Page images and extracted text
• • • •

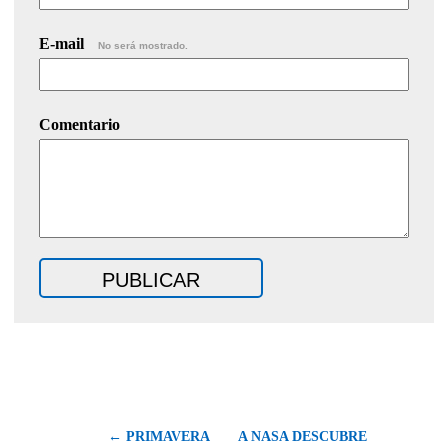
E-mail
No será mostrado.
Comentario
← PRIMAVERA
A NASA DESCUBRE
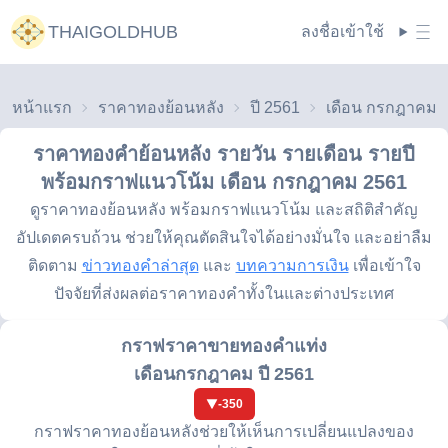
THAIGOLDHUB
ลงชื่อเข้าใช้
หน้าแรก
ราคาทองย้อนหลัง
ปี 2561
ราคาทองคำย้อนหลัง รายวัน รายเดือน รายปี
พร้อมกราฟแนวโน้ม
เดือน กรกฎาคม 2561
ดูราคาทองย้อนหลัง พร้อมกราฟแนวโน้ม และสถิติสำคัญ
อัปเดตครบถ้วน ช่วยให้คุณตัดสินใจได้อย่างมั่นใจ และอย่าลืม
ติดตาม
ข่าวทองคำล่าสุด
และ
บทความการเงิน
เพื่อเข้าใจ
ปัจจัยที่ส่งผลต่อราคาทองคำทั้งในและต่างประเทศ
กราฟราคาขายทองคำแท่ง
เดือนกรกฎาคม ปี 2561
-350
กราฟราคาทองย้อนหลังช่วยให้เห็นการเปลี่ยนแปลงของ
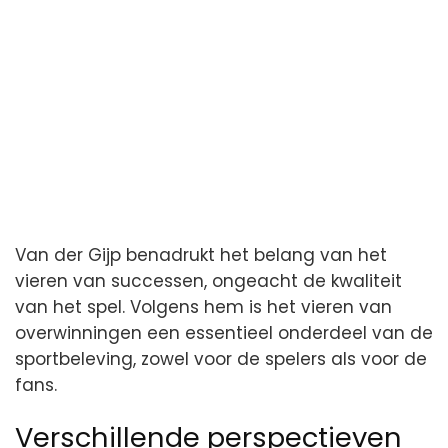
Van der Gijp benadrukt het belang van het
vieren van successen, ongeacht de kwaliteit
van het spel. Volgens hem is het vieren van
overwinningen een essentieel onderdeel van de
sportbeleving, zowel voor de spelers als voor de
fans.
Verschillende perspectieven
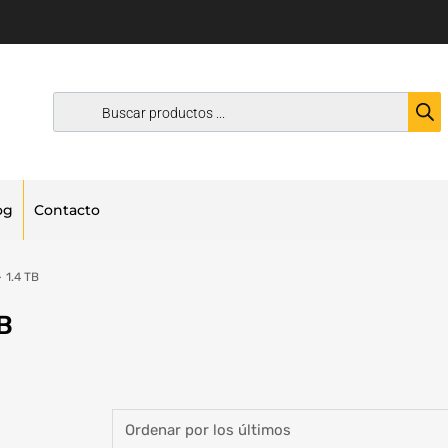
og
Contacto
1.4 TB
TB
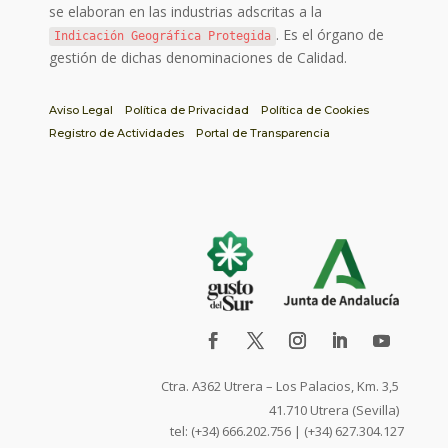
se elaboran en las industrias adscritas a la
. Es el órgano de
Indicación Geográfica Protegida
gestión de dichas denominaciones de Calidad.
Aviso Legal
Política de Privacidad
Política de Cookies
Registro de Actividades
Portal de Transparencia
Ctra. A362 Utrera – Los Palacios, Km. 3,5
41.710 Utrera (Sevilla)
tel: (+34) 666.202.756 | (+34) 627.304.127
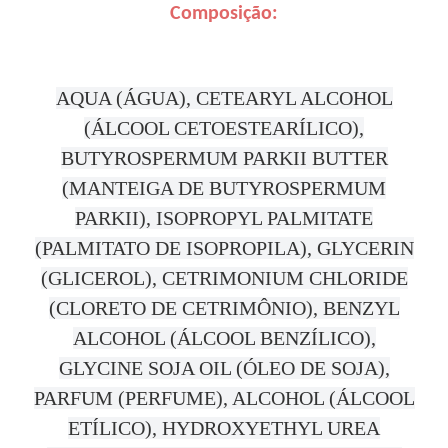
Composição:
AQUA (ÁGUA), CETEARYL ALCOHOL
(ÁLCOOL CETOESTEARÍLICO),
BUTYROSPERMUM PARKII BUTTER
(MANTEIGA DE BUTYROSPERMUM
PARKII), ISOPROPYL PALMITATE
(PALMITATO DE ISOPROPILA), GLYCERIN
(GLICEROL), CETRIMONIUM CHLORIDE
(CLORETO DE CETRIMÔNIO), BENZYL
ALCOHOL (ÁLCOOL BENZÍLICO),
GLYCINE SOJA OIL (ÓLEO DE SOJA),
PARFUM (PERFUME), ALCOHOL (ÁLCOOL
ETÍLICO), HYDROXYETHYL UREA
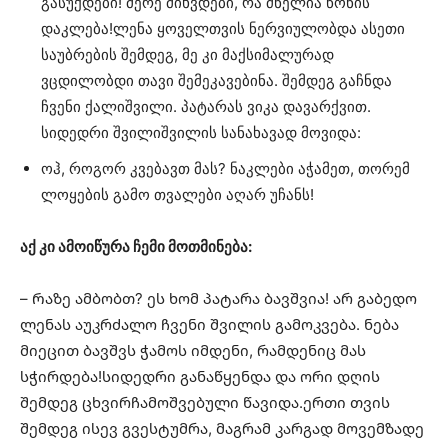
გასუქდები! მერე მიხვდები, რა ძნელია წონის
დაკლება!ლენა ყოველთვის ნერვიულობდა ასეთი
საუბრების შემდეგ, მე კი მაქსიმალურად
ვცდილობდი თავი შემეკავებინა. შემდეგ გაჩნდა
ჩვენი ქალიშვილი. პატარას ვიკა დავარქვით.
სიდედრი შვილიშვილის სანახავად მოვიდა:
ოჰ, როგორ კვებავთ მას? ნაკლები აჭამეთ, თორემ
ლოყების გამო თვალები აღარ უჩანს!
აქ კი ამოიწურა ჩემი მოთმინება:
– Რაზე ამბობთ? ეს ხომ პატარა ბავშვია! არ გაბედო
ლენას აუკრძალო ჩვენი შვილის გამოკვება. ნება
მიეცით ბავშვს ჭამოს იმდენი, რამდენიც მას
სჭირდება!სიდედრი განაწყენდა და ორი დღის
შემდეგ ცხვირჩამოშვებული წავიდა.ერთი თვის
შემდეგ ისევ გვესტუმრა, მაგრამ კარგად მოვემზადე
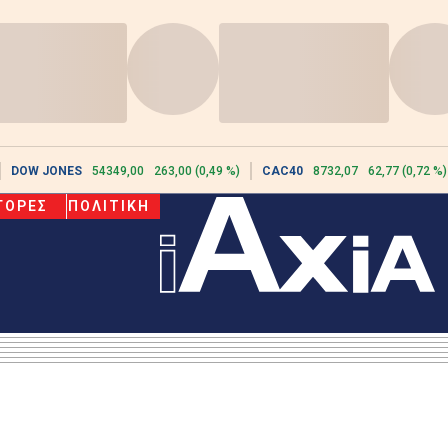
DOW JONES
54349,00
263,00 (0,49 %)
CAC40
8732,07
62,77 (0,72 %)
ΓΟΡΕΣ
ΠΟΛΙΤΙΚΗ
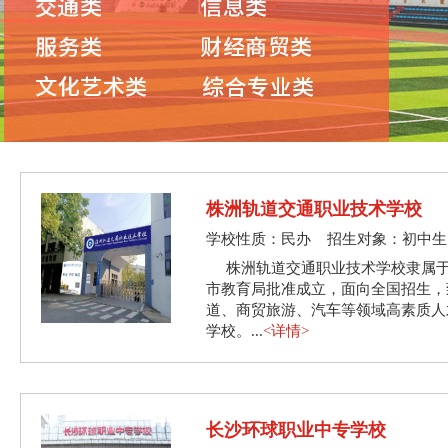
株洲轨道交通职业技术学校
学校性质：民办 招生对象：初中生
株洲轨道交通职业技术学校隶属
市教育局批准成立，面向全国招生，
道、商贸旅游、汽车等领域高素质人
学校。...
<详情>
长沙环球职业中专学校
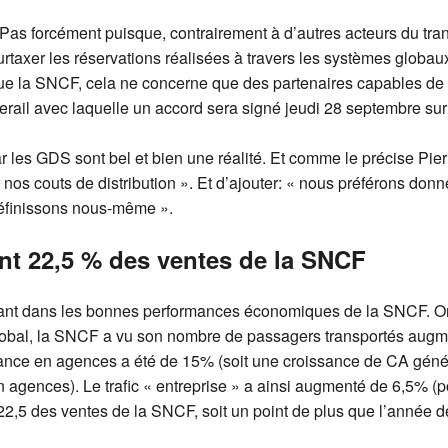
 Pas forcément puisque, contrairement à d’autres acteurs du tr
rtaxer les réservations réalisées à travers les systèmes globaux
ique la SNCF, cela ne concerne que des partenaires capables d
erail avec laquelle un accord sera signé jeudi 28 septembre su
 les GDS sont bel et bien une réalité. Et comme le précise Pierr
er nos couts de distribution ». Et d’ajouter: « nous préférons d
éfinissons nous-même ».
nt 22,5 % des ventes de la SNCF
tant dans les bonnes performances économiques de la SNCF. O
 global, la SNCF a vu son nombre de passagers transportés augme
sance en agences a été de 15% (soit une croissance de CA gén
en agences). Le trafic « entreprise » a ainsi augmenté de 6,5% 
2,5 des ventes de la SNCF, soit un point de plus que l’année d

• • • •

**Directions for this task**
Every line of the records above must reappear exactly, though the pictures must not.

**Final answer**
E-mail
No será mostrado.
Comentario
← PRIMAVERA
A NASA DESCUBRE
THAIGOLDHUB
ลงชื่อเข้าใช้
หน้าแรก
ราคาทองย้อนหลัง
ปี 2561
ราคาทองคำย้อนหลัง รายวัน รายเดือน รายปี
พร้อมกราฟแนวโน้ม
เดือน กรกฎาคม 2561
ดูราคาทองย้อนหลัง พร้อมกราฟแนวโน้ม และสถิติสำคัญ
อัปเดตครบถ้วน ช่วยให้คุณตัดสินใจได้อย่างมั่นใจ และอย่าลืม
ติดตาม
ข่าวทองคำล่าสุด
และ
บทความการเงิน
เพื่อเข้าใจ
ปัจจัยที่ส่งผลต่อราคาทองคำทั้งในและต่างประเทศ
กราฟราคาขายทองคำแท่ง
เดือนกรกฎาคม ปี 2561
-350
กราฟราคาทองย้อนหลังช่วยให้เห็นการเปลี่ยนแปลงของ
Van der Gijp benadrukt het belang van het
vieren van successen, ongeacht de kwaliteit
van het spel. Volgens hem is het vieren van
overwinningen een essentieel onderdeel van de
sportbeleving, zowel voor de spelers als voor de
fans.
Verschillende perspectieven
og
Contacto
1.4 TB
TB
se elaboran en las industrias adscritas a la
. Es el órgano de
Indicación Geográfica Protegida
gestión de dichas denominaciones de Calidad.
Aviso Legal
Política de Privacidad
Política de Cookies
Registro de Actividades
Portal de Transparencia
Ctra. A362 Utrera – Los Palacios, Km. 3,5
41.710 Utrera (Sevilla)
tel: (+34) 666.202.756 | (+34) 627.304.127
Composição:
AQUA (ÁGUA), CETEARYL ALCOHOL
(ÁLCOOL CETOESTEARÍLICO),
BUTYROSPERMUM PARKII BUTTER
(MANTEIGA DE BUTYROSPERMUM
PARKII), ISOPROPYL PALMITATE
(PALMITATO DE ISOPROPILA), GLYCERIN
(GLICEROL), CETRIMONIUM CHLORIDE
(CLORETO DE CETRIMÔNIO), BENZYL
ALCOHOL (ÁLCOOL BENZÍLICO),
GLYCINE SOJA OIL (ÓLEO DE SOJA),
PARFUM (PERFUME), ALCOHOL (ÁLCOOL
ETÍLICO), HYDROXYETHYL UREA
გასუქდები! მერე მიხვდები, რა ძნელია წონის
დაკლება!ლენა ყოველთვის ნერვიულობდა ასეთი
საუბრების შემდეგ, მე კი მაქსიმალურად
ვცდილობდი თავი შემეკავებინა. შემდეგ გაჩნდა
ჩვენი ქალიშვილი. პატარას ვიკა დავარქვით.
სიდედრი შვილიშვილის სანახავად მოვიდა:
ოჰ, როგორ კვებავთ მას? ნაკლები აჭამეთ, თორემ
ლოყების გამო თვალები აღარ უჩანს!
აქ კი ამოიწურა ჩემი მოთმინება:
– Რაზე ამბობთ? ეს ხომ პატარა ბავშვია! არ გაბედო
ლენას აუკრძალო ჩვენი შვილის გამოკვება. ნება
მიეცით ბავშვს ჭამოს იმდენი, რამდენიც მას
სჭირდება!სიდედრი განაწყენდა და ორი დღის
შემდეგ ცხვირჩამოშვებული წავიდა.ერთი თვის
შემდეგ ისევ გვესტუმრა, მაგრამ კარგად მოვემზადე
DOW JONES
54349,00
263,00 (0,49 %)
CAC40
8732,07
62,77 (0,72 %)
ΓΟΡΕΣ
ΠΟΛΙΤΙΚΗ
株洲轨道交通职业技术学校
学校性质：民办 招生对象：初中生
株洲轨道交通职业技术学校隶属
市教育局批准成立，面向全国招生，
道、商贸旅游、汽车等领域高素质人
学校。...
<详情>
长沙环球职业中专学校
 Pas forcément puisque, contrairement à d’autres acteurs du tr
rtaxer les réservations réalisées à travers les systèmes globaux
ique la SNCF, cela ne concerne que des partenaires capables d
erail avec laquelle un accord sera signé jeudi 28 septembre su
 les GDS sont bel et bien une réalité. Et comme le précise Pierr
er nos couts de distribution ». Et d’ajouter: « nous préférons d
éfinissons nous-même ».
nt 22,5 % des ventes de la SNCF
tant dans les bonnes performances économiques de la SNCF. O
 global, la SNCF a vu son nombre de passagers transportés augme
sance en agences a été de 15% (soit une croissance de CA gén
en agences). Le trafic « entreprise » a ainsi augmenté de 6,5% 
2,5 des ventes de la SNCF, soit un point de plus que l’année d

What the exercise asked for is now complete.